Changes made:  The top bodice pieces were extended by about 3/4" to cater for my girlies, the corresponding lower bodice pieces were shortened by the same amount. The skirt pieces were self-drafted to pattern match. The dress is also fully lined with a self-drafted lining.

Recommend?  Oh I feel so girlie in this!! The colours are so happy and cheerful - no black for me!! I feel great in it. I've had loads of compliments too! My fabric choice was perfect. It was really hot in Auckland and I was as cool as cucumber in this and even better it gave me a bit of protection from the sun on my arms. It is actually a really quick make as well. Yes, mine took longer because I added a lining, but without that, it's fast.


  1. This dress makes me happy - it's so bright and colourfull and fun! (Although your pattern matching kinda intimidates me at the same time as it impresses me. So much attention to detail! You have a heck of a lot more patience than I do with that!!)

    1. He he, it makes me happy too. I think with the pattern matching I just get into the groove and it kind happens!

  2. Thanks Kat for taking the pics. This dress makes me happy too, it's certainly going to get some wear! I think I'm going a bit OCD with pattern matching recently! ;-)

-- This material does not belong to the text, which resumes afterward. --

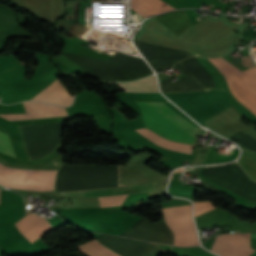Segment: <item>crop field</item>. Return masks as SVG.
Wrapping results in <instances>:
<instances>
[{"label": "crop field", "mask_w": 256, "mask_h": 256, "mask_svg": "<svg viewBox=\"0 0 256 256\" xmlns=\"http://www.w3.org/2000/svg\"><path fill=\"white\" fill-rule=\"evenodd\" d=\"M143 110L144 126L180 142L193 143L199 128L181 117L163 102H138Z\"/></svg>", "instance_id": "1"}, {"label": "crop field", "mask_w": 256, "mask_h": 256, "mask_svg": "<svg viewBox=\"0 0 256 256\" xmlns=\"http://www.w3.org/2000/svg\"><path fill=\"white\" fill-rule=\"evenodd\" d=\"M56 171L7 169L0 165V183L13 188L37 191L54 190Z\"/></svg>", "instance_id": "2"}, {"label": "crop field", "mask_w": 256, "mask_h": 256, "mask_svg": "<svg viewBox=\"0 0 256 256\" xmlns=\"http://www.w3.org/2000/svg\"><path fill=\"white\" fill-rule=\"evenodd\" d=\"M246 238H256V232L240 234ZM238 234H223L216 236L211 249L221 256H249L254 250L251 249L249 240Z\"/></svg>", "instance_id": "3"}, {"label": "crop field", "mask_w": 256, "mask_h": 256, "mask_svg": "<svg viewBox=\"0 0 256 256\" xmlns=\"http://www.w3.org/2000/svg\"><path fill=\"white\" fill-rule=\"evenodd\" d=\"M23 104L27 114H11L0 116L9 121L68 116L65 108L62 107L52 106L39 102H23Z\"/></svg>", "instance_id": "4"}, {"label": "crop field", "mask_w": 256, "mask_h": 256, "mask_svg": "<svg viewBox=\"0 0 256 256\" xmlns=\"http://www.w3.org/2000/svg\"><path fill=\"white\" fill-rule=\"evenodd\" d=\"M16 224L31 242H34L52 229L43 217L33 215L32 213L28 214Z\"/></svg>", "instance_id": "5"}, {"label": "crop field", "mask_w": 256, "mask_h": 256, "mask_svg": "<svg viewBox=\"0 0 256 256\" xmlns=\"http://www.w3.org/2000/svg\"><path fill=\"white\" fill-rule=\"evenodd\" d=\"M32 100L44 101L60 106H69L72 103L73 97L69 96L57 79Z\"/></svg>", "instance_id": "6"}, {"label": "crop field", "mask_w": 256, "mask_h": 256, "mask_svg": "<svg viewBox=\"0 0 256 256\" xmlns=\"http://www.w3.org/2000/svg\"><path fill=\"white\" fill-rule=\"evenodd\" d=\"M155 183L156 182L145 184V185H140V186H129V187H123V188H114V189H100V190L68 192V193H64V195L79 196V197H95V196L123 194V193L131 194V193H138V192H147V191L154 190Z\"/></svg>", "instance_id": "7"}, {"label": "crop field", "mask_w": 256, "mask_h": 256, "mask_svg": "<svg viewBox=\"0 0 256 256\" xmlns=\"http://www.w3.org/2000/svg\"><path fill=\"white\" fill-rule=\"evenodd\" d=\"M116 84L125 92H159L156 86V78L154 75L136 82Z\"/></svg>", "instance_id": "8"}, {"label": "crop field", "mask_w": 256, "mask_h": 256, "mask_svg": "<svg viewBox=\"0 0 256 256\" xmlns=\"http://www.w3.org/2000/svg\"><path fill=\"white\" fill-rule=\"evenodd\" d=\"M160 0H133L131 9L146 18L159 12Z\"/></svg>", "instance_id": "9"}, {"label": "crop field", "mask_w": 256, "mask_h": 256, "mask_svg": "<svg viewBox=\"0 0 256 256\" xmlns=\"http://www.w3.org/2000/svg\"><path fill=\"white\" fill-rule=\"evenodd\" d=\"M87 244H89L92 248H94L96 251H98L99 253H101L104 256H120L114 252H112L111 250H109L107 247H105L104 245L100 244L96 239L93 241L88 242ZM86 243L77 246L78 249L85 255V256H102L101 254H99L98 252H96L94 249H92L89 245H87Z\"/></svg>", "instance_id": "10"}, {"label": "crop field", "mask_w": 256, "mask_h": 256, "mask_svg": "<svg viewBox=\"0 0 256 256\" xmlns=\"http://www.w3.org/2000/svg\"><path fill=\"white\" fill-rule=\"evenodd\" d=\"M238 162L248 175L256 181V154L242 150V155Z\"/></svg>", "instance_id": "11"}, {"label": "crop field", "mask_w": 256, "mask_h": 256, "mask_svg": "<svg viewBox=\"0 0 256 256\" xmlns=\"http://www.w3.org/2000/svg\"><path fill=\"white\" fill-rule=\"evenodd\" d=\"M127 195L99 197L101 207L121 205Z\"/></svg>", "instance_id": "12"}, {"label": "crop field", "mask_w": 256, "mask_h": 256, "mask_svg": "<svg viewBox=\"0 0 256 256\" xmlns=\"http://www.w3.org/2000/svg\"><path fill=\"white\" fill-rule=\"evenodd\" d=\"M0 152L15 156L8 136L2 132H0Z\"/></svg>", "instance_id": "13"}, {"label": "crop field", "mask_w": 256, "mask_h": 256, "mask_svg": "<svg viewBox=\"0 0 256 256\" xmlns=\"http://www.w3.org/2000/svg\"><path fill=\"white\" fill-rule=\"evenodd\" d=\"M214 208L215 207L209 201L195 202L194 215L197 216Z\"/></svg>", "instance_id": "14"}, {"label": "crop field", "mask_w": 256, "mask_h": 256, "mask_svg": "<svg viewBox=\"0 0 256 256\" xmlns=\"http://www.w3.org/2000/svg\"><path fill=\"white\" fill-rule=\"evenodd\" d=\"M0 188H4V187L0 186Z\"/></svg>", "instance_id": "15"}, {"label": "crop field", "mask_w": 256, "mask_h": 256, "mask_svg": "<svg viewBox=\"0 0 256 256\" xmlns=\"http://www.w3.org/2000/svg\"><path fill=\"white\" fill-rule=\"evenodd\" d=\"M254 59H255V61H256V57H255Z\"/></svg>", "instance_id": "16"}, {"label": "crop field", "mask_w": 256, "mask_h": 256, "mask_svg": "<svg viewBox=\"0 0 256 256\" xmlns=\"http://www.w3.org/2000/svg\"><path fill=\"white\" fill-rule=\"evenodd\" d=\"M165 68H167V67H165ZM165 68H164V69H165Z\"/></svg>", "instance_id": "17"}]
</instances>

  3. This is a great fabric for this bohemian dress. Love the fabric layout on the bodice.

    1. Thanks, I wouldn't consider myself bohemian, but now you mention it, this dress certainly fits that description and I love it!

  4. Fabric twinsies 4 lyfe yo! ;) Haha

    This fabric was perfect, pretty and floaty for a pretty and floaty summer dress, no black Wellington uniforms for us this summer.

    1. Yo! Yep, that's twice now we've been fabric twinsies! And we still haven't got pics! No black Wellington for us!

  5. So very pretty, what lovely colours. And great stitch matching!